Figure 5 Processus de réduction du risque [Guide ISO/CEI 51, 1999]

Selon la procédure illustrée ci-haut, le risque doit être réduit en premier lieu par le concepteur du produit, procédé ou service en effectuant dans l’ordre la ou les actions suivantes : (1) prévention intrinsèque (ex. : modifier le design d’un produit), (2) mesures de protection (ex. : ajouter un embout de plastique sur un coin coupant) et (3) information pour les utilisateurs (ex. : mise en garde). Le risque subsistant après la conception peut ensuite être réduit par l’utilisateur, et ce, en se conformant à l’information mise à sa disposition par le concepteur/fournisseur (ex. : porter un équipement de protection individuelle, tel qu’un casque de protection). Comparativement aux mesures proposées pour le concepteur, celles touchant l’utilisateur ne possèdent pas de priorité; l’adoption de l’une ou de plusieurs d’entre elles dépendra donc du contexte. La norme insiste également sur le fait que les dispositifs de protection, de même que l’information mise à la disposition de

l’utilisateur, ne devraient en aucun cas être utilisés pour suppléer aux améliorations que la conception pourrait apporter. Finalement, en comparaison à la méthode de gestion du risque dans les projets (cf.

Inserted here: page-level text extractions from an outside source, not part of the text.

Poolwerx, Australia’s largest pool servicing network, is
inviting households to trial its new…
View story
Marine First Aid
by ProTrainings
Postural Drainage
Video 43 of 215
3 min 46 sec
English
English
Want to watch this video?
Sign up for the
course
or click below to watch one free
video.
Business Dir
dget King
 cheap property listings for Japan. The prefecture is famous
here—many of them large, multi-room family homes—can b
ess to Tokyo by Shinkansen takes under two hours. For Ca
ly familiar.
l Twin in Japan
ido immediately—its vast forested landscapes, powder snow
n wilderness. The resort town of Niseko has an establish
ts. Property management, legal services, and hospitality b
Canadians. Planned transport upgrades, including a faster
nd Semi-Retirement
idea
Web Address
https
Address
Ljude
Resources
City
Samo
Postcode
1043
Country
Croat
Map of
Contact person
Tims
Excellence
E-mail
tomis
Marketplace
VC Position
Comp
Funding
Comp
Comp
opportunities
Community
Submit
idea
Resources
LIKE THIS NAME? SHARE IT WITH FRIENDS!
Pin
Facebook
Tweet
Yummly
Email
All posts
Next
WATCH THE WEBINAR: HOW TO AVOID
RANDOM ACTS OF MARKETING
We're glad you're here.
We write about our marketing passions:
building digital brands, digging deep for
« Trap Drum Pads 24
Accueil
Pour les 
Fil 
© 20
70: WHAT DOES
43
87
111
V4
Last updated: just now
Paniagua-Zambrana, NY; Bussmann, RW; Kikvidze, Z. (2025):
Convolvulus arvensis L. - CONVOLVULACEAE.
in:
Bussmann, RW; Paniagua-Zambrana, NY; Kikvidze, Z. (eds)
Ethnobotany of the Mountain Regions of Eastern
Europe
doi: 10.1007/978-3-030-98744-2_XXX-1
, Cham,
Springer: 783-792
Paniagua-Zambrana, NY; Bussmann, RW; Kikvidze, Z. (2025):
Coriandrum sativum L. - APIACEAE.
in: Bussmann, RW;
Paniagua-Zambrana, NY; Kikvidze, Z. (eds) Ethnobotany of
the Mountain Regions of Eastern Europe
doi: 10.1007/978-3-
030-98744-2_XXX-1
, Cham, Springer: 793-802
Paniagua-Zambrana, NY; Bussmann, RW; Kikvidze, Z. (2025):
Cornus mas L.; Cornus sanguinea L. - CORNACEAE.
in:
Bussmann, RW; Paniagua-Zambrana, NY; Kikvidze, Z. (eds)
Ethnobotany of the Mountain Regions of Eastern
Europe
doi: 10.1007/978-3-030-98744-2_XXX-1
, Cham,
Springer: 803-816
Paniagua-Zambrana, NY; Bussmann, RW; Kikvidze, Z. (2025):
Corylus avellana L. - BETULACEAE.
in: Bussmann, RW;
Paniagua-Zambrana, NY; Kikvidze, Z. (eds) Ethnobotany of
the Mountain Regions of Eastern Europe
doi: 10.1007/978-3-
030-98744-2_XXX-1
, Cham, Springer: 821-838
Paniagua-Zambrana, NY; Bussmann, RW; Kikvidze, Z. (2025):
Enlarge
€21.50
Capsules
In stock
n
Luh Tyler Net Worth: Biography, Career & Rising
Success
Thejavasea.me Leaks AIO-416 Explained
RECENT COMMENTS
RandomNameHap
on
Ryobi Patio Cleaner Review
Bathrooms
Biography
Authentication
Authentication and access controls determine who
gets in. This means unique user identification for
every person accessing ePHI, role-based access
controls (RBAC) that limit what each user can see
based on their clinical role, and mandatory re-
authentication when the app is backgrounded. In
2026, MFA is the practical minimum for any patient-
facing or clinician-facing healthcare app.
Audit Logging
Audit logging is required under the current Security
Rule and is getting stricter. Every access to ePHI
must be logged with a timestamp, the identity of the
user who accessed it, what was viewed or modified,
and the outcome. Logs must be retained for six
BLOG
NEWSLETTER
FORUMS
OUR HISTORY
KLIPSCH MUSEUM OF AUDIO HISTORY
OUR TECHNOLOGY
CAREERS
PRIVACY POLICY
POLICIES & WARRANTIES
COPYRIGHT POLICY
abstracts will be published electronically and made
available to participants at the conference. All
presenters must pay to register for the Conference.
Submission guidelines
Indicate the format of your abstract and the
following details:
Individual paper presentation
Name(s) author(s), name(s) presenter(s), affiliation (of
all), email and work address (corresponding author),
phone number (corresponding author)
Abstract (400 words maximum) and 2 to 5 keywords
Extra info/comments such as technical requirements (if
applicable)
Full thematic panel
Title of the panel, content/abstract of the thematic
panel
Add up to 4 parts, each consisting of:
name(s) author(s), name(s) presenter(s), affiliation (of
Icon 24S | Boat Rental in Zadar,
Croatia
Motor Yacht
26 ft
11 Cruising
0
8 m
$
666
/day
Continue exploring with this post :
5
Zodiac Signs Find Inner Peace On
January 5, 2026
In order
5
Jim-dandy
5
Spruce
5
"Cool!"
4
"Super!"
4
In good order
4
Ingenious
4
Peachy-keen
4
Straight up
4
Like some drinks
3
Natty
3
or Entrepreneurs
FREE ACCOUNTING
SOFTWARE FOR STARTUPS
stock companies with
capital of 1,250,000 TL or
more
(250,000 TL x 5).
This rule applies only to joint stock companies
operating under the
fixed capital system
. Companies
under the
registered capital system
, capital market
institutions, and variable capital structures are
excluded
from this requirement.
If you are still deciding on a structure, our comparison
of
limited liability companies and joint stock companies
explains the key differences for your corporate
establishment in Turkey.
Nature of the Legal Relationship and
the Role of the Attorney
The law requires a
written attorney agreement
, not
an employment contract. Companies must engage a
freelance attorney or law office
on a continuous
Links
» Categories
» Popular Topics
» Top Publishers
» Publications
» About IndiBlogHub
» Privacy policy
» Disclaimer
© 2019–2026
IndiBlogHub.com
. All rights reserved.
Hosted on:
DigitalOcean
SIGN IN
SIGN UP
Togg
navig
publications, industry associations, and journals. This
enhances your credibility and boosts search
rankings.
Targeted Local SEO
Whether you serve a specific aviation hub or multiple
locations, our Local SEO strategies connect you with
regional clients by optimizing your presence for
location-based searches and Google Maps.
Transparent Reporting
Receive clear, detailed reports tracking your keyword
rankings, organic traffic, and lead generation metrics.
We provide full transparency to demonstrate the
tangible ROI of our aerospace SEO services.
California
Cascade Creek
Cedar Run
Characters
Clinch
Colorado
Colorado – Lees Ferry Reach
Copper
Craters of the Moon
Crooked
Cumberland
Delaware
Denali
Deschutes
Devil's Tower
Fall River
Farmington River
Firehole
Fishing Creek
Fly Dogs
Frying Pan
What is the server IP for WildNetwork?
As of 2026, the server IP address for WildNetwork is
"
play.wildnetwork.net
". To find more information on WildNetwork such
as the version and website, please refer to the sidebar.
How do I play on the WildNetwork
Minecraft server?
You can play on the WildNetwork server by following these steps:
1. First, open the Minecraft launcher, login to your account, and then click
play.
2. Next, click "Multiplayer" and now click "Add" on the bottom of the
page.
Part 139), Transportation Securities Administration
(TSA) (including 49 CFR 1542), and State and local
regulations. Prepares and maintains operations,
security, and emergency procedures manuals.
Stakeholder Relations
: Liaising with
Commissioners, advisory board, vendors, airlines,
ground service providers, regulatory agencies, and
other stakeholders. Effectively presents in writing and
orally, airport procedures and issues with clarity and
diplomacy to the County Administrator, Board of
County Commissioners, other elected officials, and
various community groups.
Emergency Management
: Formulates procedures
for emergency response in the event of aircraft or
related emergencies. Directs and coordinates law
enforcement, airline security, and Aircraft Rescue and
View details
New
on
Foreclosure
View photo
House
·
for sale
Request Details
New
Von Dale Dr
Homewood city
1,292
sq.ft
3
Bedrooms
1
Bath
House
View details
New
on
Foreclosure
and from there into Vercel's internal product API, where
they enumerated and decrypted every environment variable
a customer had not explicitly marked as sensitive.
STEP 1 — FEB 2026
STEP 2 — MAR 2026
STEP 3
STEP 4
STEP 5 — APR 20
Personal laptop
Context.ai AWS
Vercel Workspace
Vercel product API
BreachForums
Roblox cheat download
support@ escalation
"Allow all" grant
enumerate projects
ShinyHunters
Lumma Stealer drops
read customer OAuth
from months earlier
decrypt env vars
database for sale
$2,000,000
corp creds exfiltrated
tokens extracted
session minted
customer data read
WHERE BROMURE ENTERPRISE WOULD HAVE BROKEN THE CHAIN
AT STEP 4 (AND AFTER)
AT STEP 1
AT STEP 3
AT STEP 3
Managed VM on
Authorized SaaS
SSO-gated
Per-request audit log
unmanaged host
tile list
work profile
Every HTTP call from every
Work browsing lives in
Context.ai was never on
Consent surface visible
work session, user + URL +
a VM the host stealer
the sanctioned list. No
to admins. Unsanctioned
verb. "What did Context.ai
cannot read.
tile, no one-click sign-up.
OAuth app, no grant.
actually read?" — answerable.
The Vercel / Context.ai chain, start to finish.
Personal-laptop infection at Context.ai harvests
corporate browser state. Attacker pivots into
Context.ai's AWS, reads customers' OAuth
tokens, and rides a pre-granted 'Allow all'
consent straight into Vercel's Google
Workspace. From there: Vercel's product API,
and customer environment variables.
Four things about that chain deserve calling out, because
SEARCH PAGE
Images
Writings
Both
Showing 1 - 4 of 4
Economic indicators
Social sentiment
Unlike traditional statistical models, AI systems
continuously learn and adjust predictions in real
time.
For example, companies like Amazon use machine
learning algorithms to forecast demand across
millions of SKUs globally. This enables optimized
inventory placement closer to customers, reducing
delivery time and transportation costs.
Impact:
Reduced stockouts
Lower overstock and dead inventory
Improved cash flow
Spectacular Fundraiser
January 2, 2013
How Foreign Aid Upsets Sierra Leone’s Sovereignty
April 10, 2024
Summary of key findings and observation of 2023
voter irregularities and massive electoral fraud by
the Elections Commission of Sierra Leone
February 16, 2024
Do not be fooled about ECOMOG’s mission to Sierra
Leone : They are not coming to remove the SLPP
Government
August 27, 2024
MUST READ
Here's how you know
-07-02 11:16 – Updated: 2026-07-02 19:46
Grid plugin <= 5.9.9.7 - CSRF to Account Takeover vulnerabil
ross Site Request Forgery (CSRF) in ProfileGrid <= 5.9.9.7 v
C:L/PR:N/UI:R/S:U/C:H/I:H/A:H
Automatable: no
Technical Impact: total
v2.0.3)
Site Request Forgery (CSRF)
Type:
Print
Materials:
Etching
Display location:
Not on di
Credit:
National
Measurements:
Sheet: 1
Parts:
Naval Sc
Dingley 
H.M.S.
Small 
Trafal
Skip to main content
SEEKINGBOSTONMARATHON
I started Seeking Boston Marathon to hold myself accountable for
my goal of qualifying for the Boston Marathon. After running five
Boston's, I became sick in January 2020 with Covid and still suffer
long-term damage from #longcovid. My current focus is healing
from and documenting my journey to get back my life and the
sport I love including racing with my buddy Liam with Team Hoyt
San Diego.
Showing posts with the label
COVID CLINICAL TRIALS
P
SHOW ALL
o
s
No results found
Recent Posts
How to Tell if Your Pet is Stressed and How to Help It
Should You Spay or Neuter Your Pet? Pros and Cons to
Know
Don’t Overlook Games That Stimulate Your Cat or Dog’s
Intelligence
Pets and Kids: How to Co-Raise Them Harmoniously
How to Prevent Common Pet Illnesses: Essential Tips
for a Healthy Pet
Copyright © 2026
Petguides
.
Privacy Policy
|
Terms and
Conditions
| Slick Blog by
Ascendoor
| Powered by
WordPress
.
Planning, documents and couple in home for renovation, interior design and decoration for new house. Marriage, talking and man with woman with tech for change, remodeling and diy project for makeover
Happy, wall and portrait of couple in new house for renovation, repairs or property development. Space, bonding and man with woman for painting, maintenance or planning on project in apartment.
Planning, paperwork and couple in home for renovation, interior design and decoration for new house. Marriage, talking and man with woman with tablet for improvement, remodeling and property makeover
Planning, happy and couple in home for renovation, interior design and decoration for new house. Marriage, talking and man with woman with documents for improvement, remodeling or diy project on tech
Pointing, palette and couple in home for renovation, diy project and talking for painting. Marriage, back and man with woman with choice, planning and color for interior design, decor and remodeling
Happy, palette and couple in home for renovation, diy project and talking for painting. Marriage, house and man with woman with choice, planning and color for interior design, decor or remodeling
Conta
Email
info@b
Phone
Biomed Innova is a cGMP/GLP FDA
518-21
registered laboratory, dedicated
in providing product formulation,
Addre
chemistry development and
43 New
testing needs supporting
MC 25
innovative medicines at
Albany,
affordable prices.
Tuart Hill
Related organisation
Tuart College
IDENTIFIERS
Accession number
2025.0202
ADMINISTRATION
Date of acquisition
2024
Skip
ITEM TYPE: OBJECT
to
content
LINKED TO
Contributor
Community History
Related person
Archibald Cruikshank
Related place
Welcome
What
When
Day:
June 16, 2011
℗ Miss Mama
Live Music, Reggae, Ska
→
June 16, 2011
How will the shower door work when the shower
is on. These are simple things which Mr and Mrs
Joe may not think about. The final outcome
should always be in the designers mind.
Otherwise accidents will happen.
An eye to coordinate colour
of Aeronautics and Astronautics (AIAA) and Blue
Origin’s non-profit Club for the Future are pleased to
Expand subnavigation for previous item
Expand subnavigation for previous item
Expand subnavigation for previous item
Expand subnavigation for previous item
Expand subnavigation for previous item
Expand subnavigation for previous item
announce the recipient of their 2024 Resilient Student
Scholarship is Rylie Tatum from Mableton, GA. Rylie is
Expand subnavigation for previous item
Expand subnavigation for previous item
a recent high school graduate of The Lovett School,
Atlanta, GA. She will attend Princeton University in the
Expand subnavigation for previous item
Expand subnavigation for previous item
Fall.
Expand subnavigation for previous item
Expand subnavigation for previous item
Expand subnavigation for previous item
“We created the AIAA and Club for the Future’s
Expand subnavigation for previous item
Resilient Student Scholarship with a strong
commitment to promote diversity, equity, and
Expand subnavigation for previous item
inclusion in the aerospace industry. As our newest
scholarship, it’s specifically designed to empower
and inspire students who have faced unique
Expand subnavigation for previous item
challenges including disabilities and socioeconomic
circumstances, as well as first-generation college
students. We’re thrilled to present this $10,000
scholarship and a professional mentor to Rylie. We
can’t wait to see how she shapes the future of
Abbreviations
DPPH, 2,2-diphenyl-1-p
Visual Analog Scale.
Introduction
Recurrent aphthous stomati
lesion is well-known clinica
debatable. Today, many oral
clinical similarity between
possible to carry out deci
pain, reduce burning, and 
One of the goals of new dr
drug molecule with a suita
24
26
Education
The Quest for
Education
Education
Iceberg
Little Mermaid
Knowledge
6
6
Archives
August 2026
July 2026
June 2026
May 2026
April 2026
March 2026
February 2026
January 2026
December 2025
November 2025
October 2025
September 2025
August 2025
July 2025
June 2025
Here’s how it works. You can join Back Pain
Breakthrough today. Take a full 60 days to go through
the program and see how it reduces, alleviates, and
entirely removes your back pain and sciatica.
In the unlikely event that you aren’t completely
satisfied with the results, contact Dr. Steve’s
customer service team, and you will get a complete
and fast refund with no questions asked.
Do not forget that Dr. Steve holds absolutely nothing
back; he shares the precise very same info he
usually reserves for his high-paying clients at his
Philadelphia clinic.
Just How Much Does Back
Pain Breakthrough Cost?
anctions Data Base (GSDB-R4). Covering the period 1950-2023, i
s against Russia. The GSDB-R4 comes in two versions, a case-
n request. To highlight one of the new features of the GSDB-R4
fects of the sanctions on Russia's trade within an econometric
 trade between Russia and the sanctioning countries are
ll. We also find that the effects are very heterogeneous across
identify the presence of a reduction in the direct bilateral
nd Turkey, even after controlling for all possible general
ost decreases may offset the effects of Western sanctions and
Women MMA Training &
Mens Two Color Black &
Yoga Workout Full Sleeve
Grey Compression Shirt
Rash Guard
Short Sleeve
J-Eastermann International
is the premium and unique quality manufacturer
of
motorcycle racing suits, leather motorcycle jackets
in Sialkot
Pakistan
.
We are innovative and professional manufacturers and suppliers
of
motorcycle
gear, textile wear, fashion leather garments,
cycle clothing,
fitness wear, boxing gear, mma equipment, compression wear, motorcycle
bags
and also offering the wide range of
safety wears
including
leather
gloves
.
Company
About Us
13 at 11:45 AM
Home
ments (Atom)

Figure 2), les mesures choisies lors de ce processus de réduction du risque pourraient être équivalentes à de l’évitement (ex. : modifier le design du produit afin d’éviter que l’utilisateur n’entre en contact avec le risque), du contrôle (ex. : émettre une mise en garde à l’utilisateur) ou du transfert (ex. : demander à l’utilisateur de porter un équipement de protection individuelle).

Dans un autre ordre d’idées, le Guide ISO/CEI 51 [1999] contient certaines lacunes qui pourraient limiter la mise en application de la démarche de gestion du risque qu’il propose. Par exemple, il stipule qu’il faut tenir compte des groupes d’utilisateurs probables, mais il ne suggère pas de méthodes ou de moyens permettant de faciliter leur identification. De plus, il ne fait qu’énumérer les mesures préventives possibles (ex. : mesures de protection pour le concepteur) pour la démarche de réduction du risque, sans toutefois donner leur signification exacte. Finalement, comparativement à la gestion du risque dans les projets (cf. Figure 2), la norme ne mentionne en aucun cas la nécessité d’effectuer un suivi des risques, ni de documenter le processus de gestion du risque en son entier.

Le Guide ISO/CEI 51 [1999] propose donc une démarche générale de gestion du risque qui laisse place à une grande liberté d’interprétation, et pour laquelle un certain effort a été consenti afin de donner des directives spécifiques relatives à l’utilisation de produits, services ou procédés (ex. : la considération des groupes d’utilisateurs, le processus de réduction du risque). Tel que vu précédemment, l’application d’une telle démarche pourrait aboutir à l’émission d’informations pour la sécurité, qui pourront par exemple prendre la forme d’une mise en garde. Un nombre impressionnant de travaux ont d’ailleurs été effectués sur ce sujet et la prochaine section de ce chapitre s’y consacre donc pleinement.